By mchristie, Nov 13 2014 4:22PM
As my husband Dick was dying I asked him if I could take some photos of his hands - I always particularly loved his hands! He agreed but it made him very sad as it was flagging up the fact that his days were numbered. I have those photos now but it is very bitter sweet to look at them as I recall his upset. It is almost three months since he died and still the grief is raw and continues to trip me up at unexpected moments.
By mchristie, Nov 13 2014 4:12PM
I cried every day when the doorbell rang for the umpteenth time! I railed at some visitors and then ran out of energy to fight the next wave! They came and came and came and then came some more! and all I kept thinking of was their selfishness! It seemed to be all about them and not my dear husband because he DID NOT WANT THEM!!! he was sick, in pain and dying - can you think of a worse time to socialise with anybody????? Michele you deserve a medal of some kind, probably for bravery and for appealing to commonsense (your advice) PLEASE LISTEN TO THE MESSAGE FOLKS!!

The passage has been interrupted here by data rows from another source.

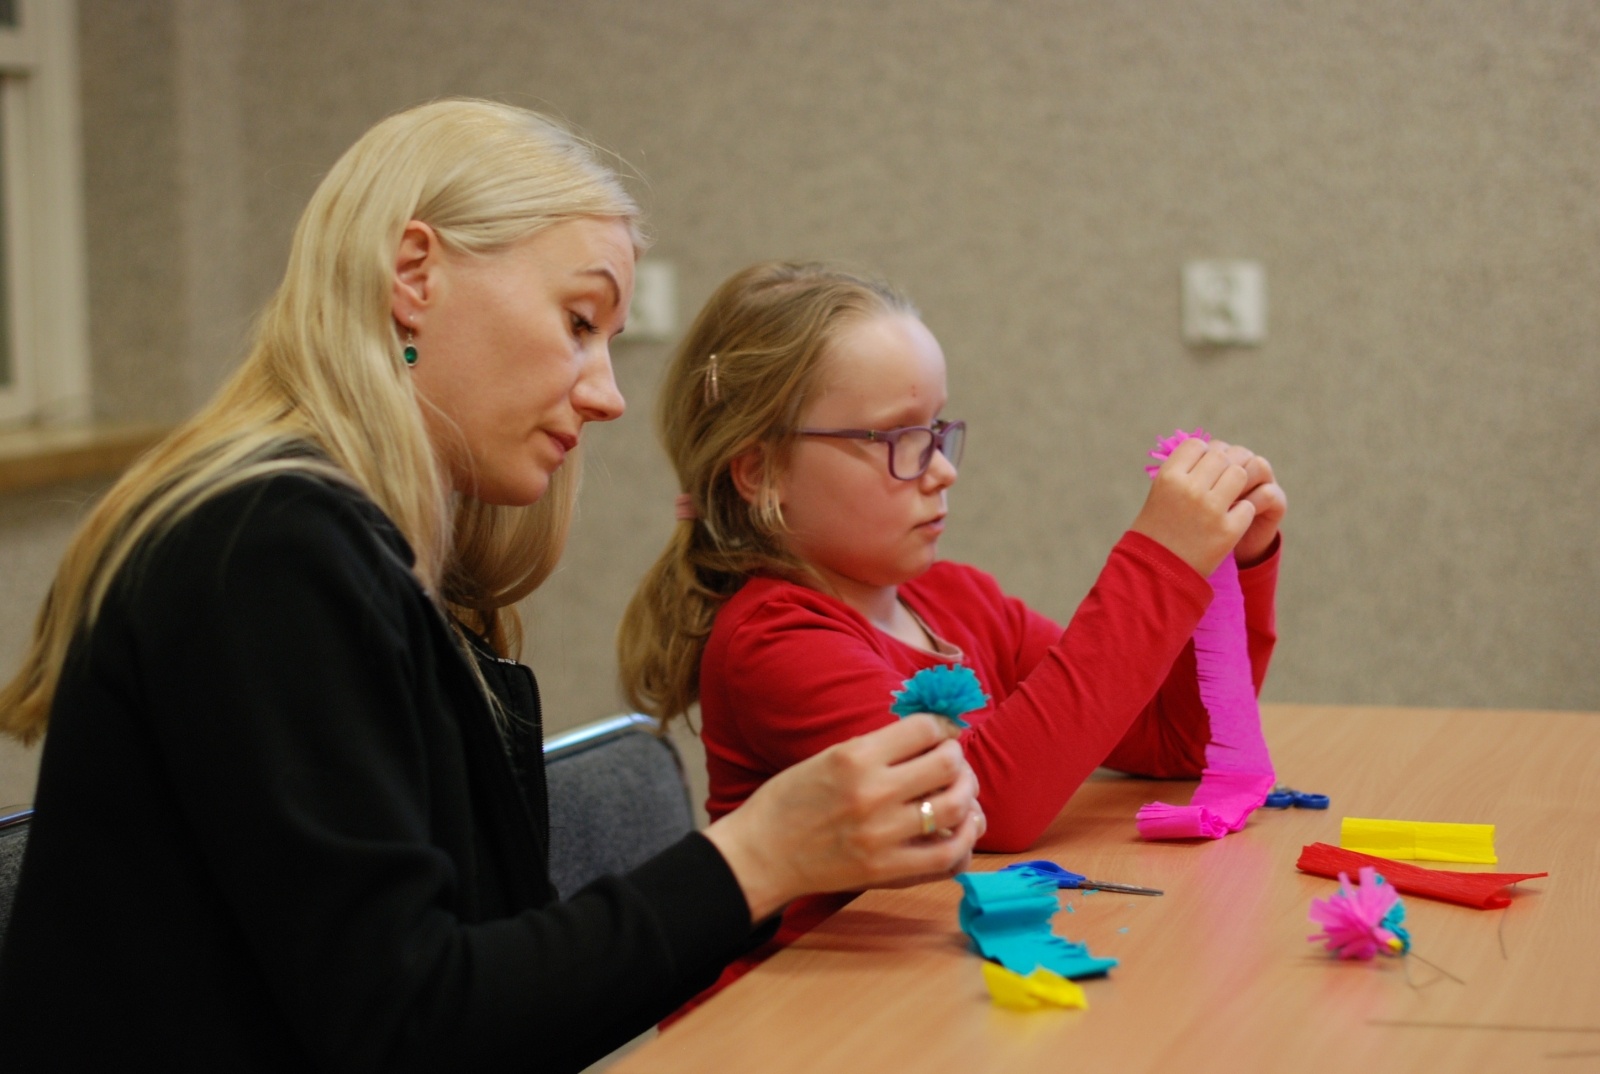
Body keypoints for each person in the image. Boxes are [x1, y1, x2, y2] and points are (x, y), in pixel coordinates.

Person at [0, 104, 982, 1073]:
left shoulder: (375, 568)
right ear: (415, 276)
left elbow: (495, 1000)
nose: (607, 393)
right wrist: (758, 856)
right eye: (578, 322)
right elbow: (413, 1026)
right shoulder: (262, 550)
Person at [618, 261, 1285, 967]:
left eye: (936, 431)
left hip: (927, 981)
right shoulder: (773, 639)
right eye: (896, 440)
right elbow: (989, 806)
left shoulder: (958, 599)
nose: (941, 469)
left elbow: (1177, 741)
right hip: (804, 1017)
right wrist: (1157, 564)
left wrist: (1237, 562)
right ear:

By mchristie, Nov 9 2014 9:17PM
After this day has darkened and gone
And I wake to the rest of my life
I shall think of the times and the places we saw
When we were husband and wife
And I know I shall visit those places we loved
And walk by the fields and the sea
Where you and I spent our happiest hours
And somehow you'll be there for me
If I go through the woods to the top of the hill
Or run barefoot in the sand
I shall hear your voice in the wind, my love
And feel the touch of your hand
And people who see me on my own
As they pass me on the track
Might wonder why, if I'm really alone
I pause sometimes and look back
To where the roadside trees are blurred
By the early evening mist;
I'll be waiting for you to catch up, my love,
From where you've stopped to rest
And though people will find many ways to be kind
They will never understand
How I hear your voice in the sigh of the wind
And feel the touch of your hand.
© Simon Bridges (1965- )
By mchristie, Nov 6 2014 7:00AM
I received this comment from Yasmin in response to Claire's letter (below) - Please feel free to add your loved ones name, as a comment, if you feel as strongly as we do on this issue......
I wanted to comment on your other posts but wasn't sure if I should but seeing as everyone else is doing it on this one! You are a wonderful person Michele Christie, you have given a voice to the countless people who have had the misfortune to be snowed under with insensitive visitors at such difficult and distressing times. I too nursed my husband through liver cancer and it felt that we were in a stage play, so often surrounded by onlookers as the sickness and pain engulfed him. No one cared that we had been up half the night and were dead with exhaustion. Everyone in his family thought that, like you, I was being a policeman and was deliberatly keeping them away. Also like your husband he would beg me to tell them to stay away as he was too weak and ill to have that confrontation himself. Every single one of your words struck at my core, every word could have been written by me, I applaud your bravery at standing up and being counted. It cannot have been easy. I read somewhere that you were doing this for your husband Dick and I say that you are doing it too for my husband Jeremy and I am sure countless others will add their own loved ones name to that list. I say an enormous and heartfelt THANK YOU - you are the bravest and the best. All LOVE and VIRTUAL HUGS to such a wonderful person.